**Activity:**
Each entry should be transcribed exactly as written, and any picture left out.

**Records for the exercise:**

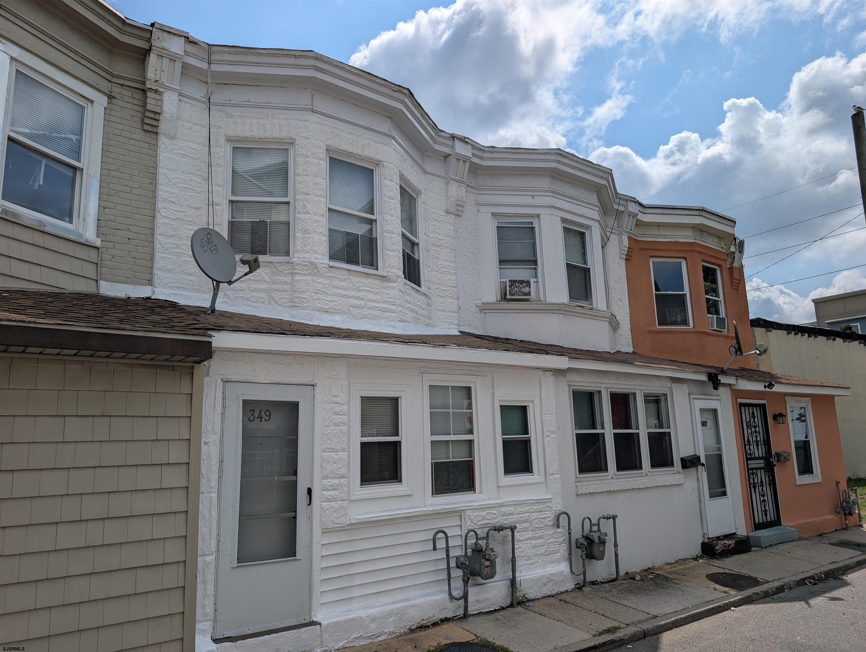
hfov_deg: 71.5
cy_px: 326
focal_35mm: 24
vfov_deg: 56.9
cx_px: 433
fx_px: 601
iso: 18
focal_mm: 6.9
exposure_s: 1/3175
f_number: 1.68
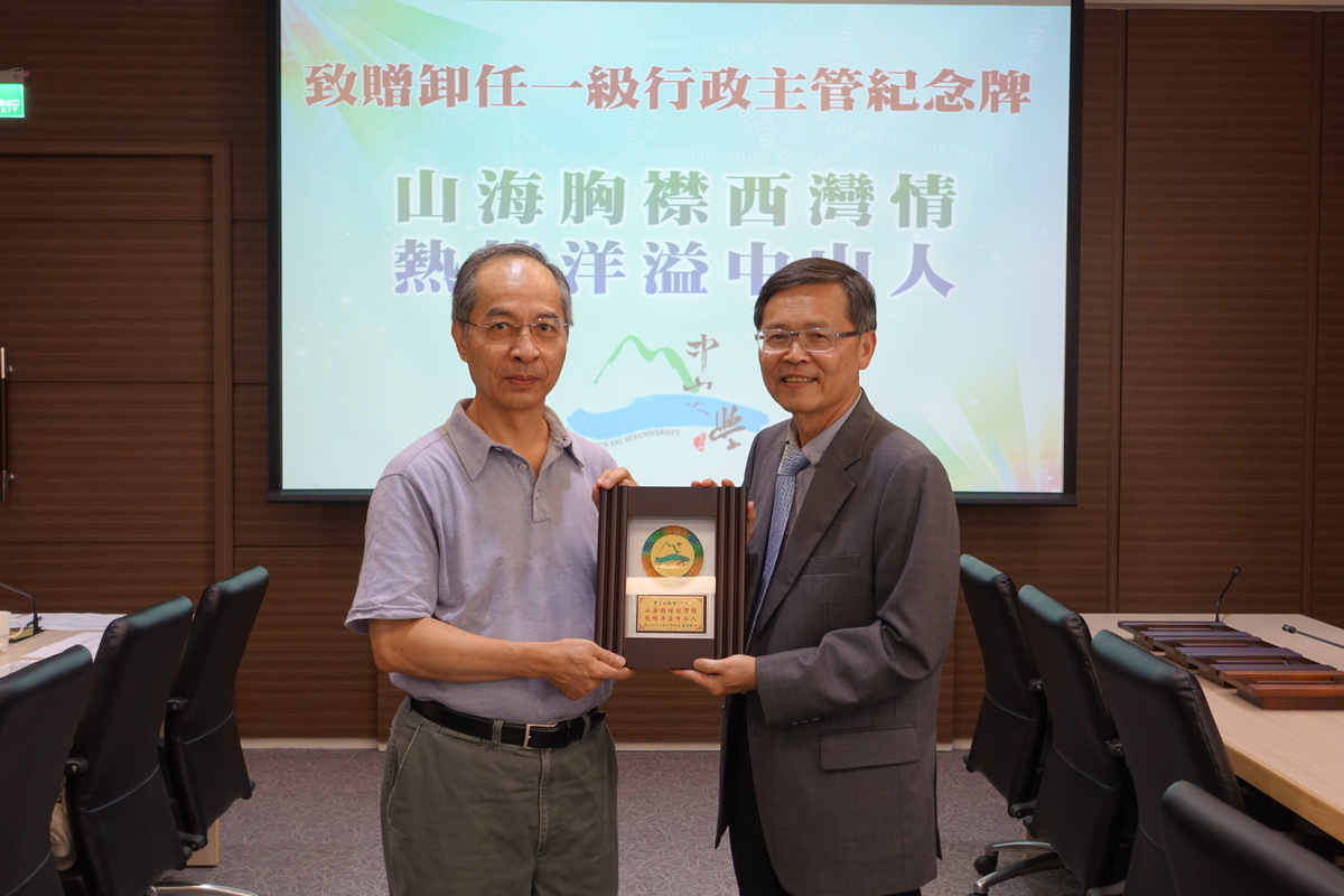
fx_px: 1568
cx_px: 672
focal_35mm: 42
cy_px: 448
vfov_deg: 31.9
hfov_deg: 46.4
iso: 160
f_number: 2.8
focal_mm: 15.52
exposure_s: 1/50
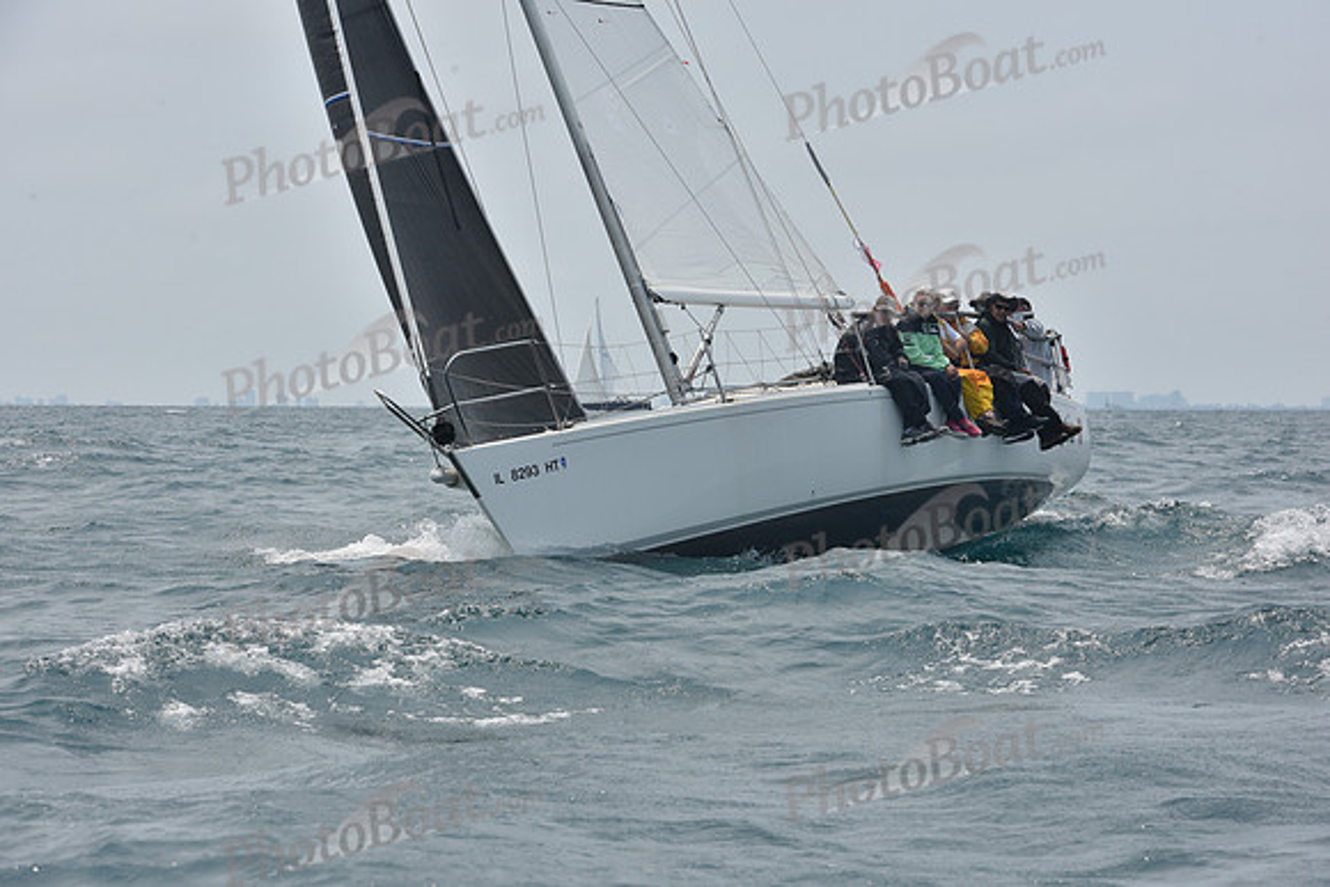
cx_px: 665
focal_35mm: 125
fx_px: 4619
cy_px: 444
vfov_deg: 11.0
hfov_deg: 16.4
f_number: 11
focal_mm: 125
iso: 250
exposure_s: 1/800
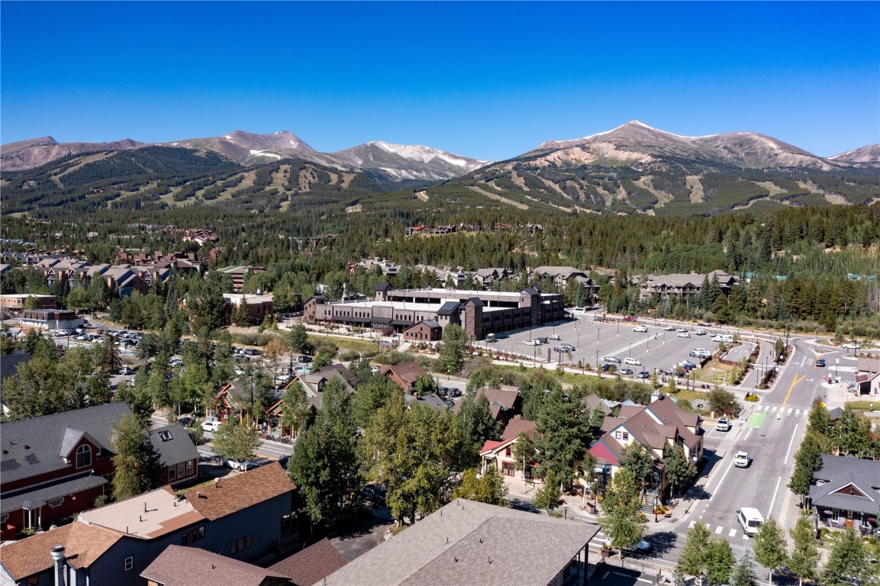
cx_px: 440
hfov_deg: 65.5
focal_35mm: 28
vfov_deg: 46.4
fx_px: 684
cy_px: 293
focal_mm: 10.26
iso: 100
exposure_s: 1/30
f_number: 5
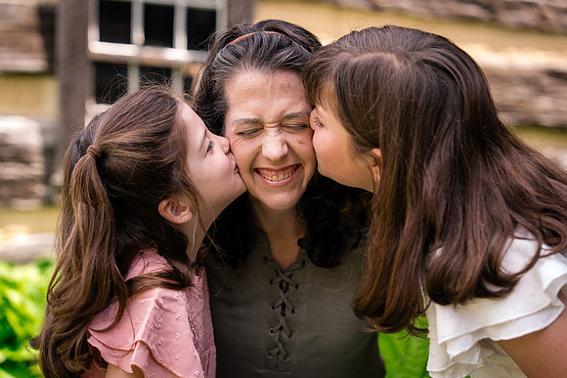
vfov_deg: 20.3
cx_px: 284
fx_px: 1055
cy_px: 189
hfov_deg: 30.1
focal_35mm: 67
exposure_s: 1/250
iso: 125
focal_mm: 67
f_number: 2.8
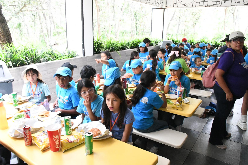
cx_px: 124
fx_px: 186
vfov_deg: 47.9
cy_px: 82
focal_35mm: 27
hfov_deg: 67.4
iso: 6400
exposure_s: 1/125
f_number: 8
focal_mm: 18
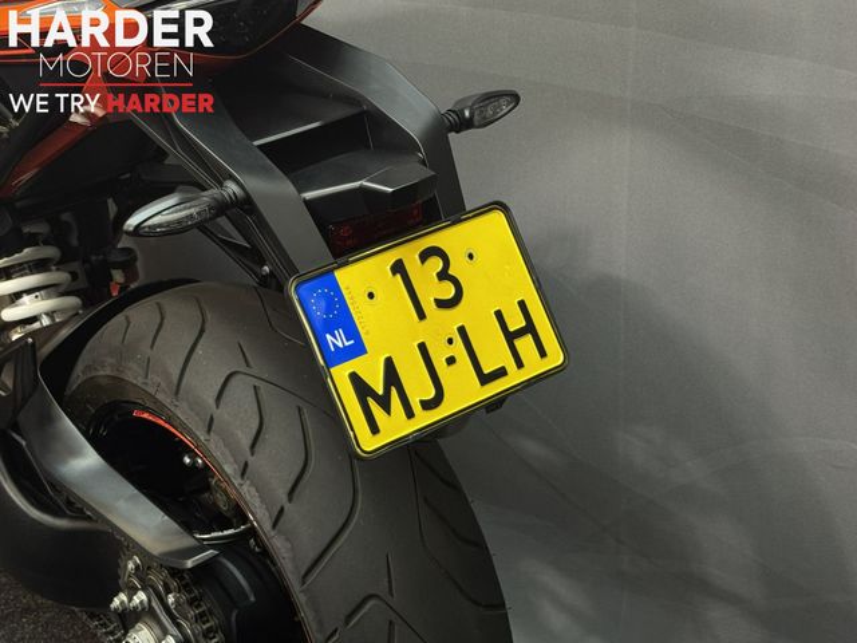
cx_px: 428
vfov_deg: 30.3
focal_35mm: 48
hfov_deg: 39.7
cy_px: 322
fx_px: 1188
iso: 125
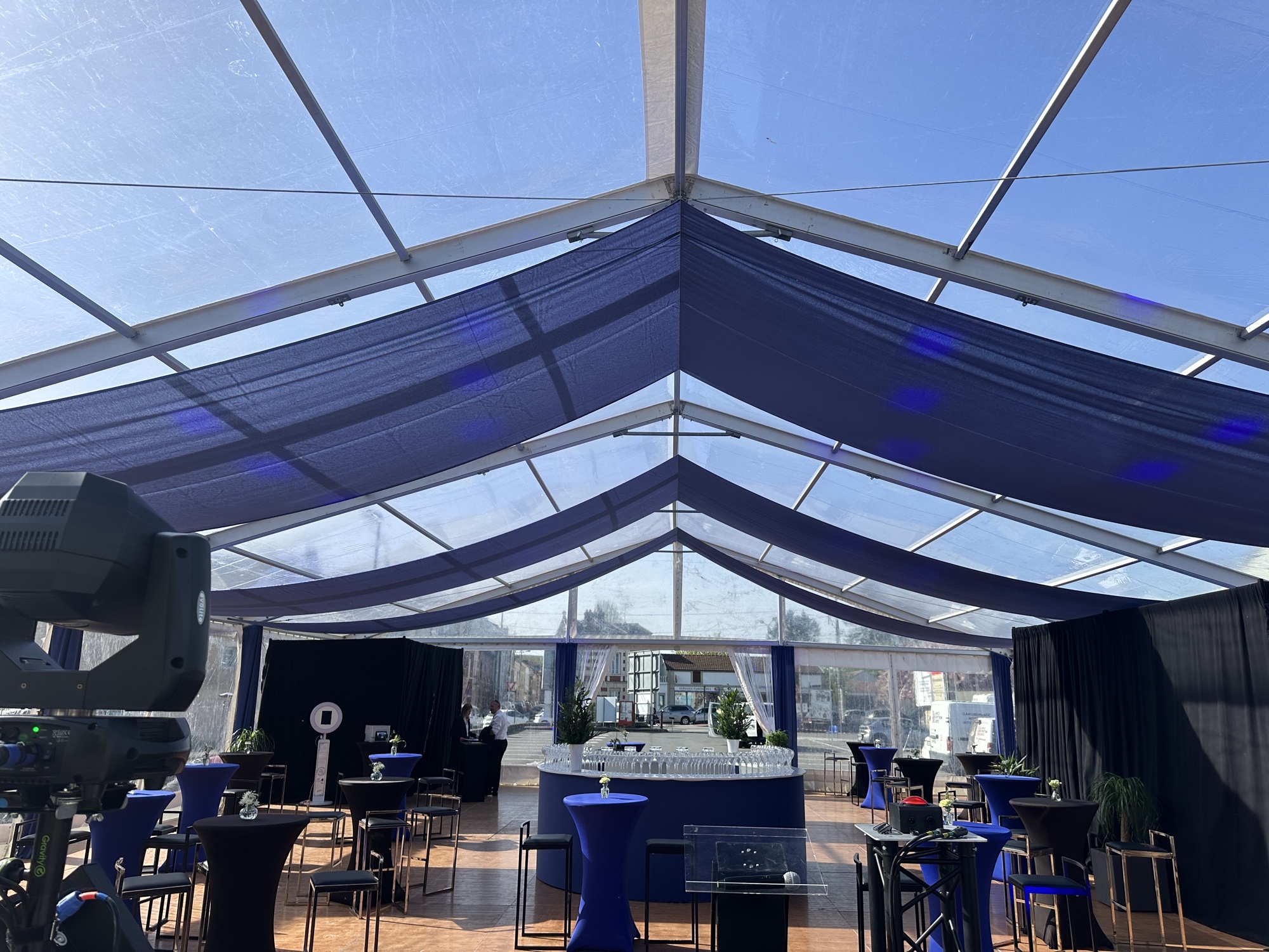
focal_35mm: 24
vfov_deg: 56.8
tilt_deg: +14.3
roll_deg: -0.8
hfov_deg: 71.6
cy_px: 476
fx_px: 880
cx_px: 634
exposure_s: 1/2967
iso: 80
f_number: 1.78
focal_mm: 6.86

**Answer for this exercise:**
hfov_deg: 71.5
cy_px: 326
focal_35mm: 24
vfov_deg: 56.9
cx_px: 433
fx_px: 601
iso: 18
focal_mm: 6.9
exposure_s: 1/3175
f_number: 1.68
fx_px: 1568
cx_px: 672
focal_35mm: 42
cy_px: 448
vfov_deg: 31.9
hfov_deg: 46.4
iso: 160
f_number: 2.8
focal_mm: 15.52
exposure_s: 1/50
cx_px: 665
focal_35mm: 125
fx_px: 4619
cy_px: 444
vfov_deg: 11.0
hfov_deg: 16.4
f_number: 11
focal_mm: 125
iso: 250
exposure_s: 1/800
cx_px: 440
hfov_deg: 65.5
focal_35mm: 28
vfov_deg: 46.4
fx_px: 684
cy_px: 293
focal_mm: 10.26
iso: 100
exposure_s: 1/30
f_number: 5
vfov_deg: 20.3
cx_px: 284
fx_px: 1055
cy_px: 189
hfov_deg: 30.1
focal_35mm: 67
exposure_s: 1/250
iso: 125
focal_mm: 67
f_number: 2.8
cx_px: 124
fx_px: 186
vfov_deg: 47.9
cy_px: 82
focal_35mm: 27
hfov_deg: 67.4
iso: 6400
exposure_s: 1/125
f_number: 8
focal_mm: 18
cx_px: 428
vfov_deg: 30.3
focal_35mm: 48
hfov_deg: 39.7
cy_px: 322
fx_px: 1188
iso: 125
focal_35mm: 24
vfov_deg: 56.8
tilt_deg: +14.3
roll_deg: -0.8
hfov_deg: 71.6
cy_px: 476
fx_px: 880
cx_px: 634
exposure_s: 1/2967
iso: 80
f_number: 1.78
focal_mm: 6.86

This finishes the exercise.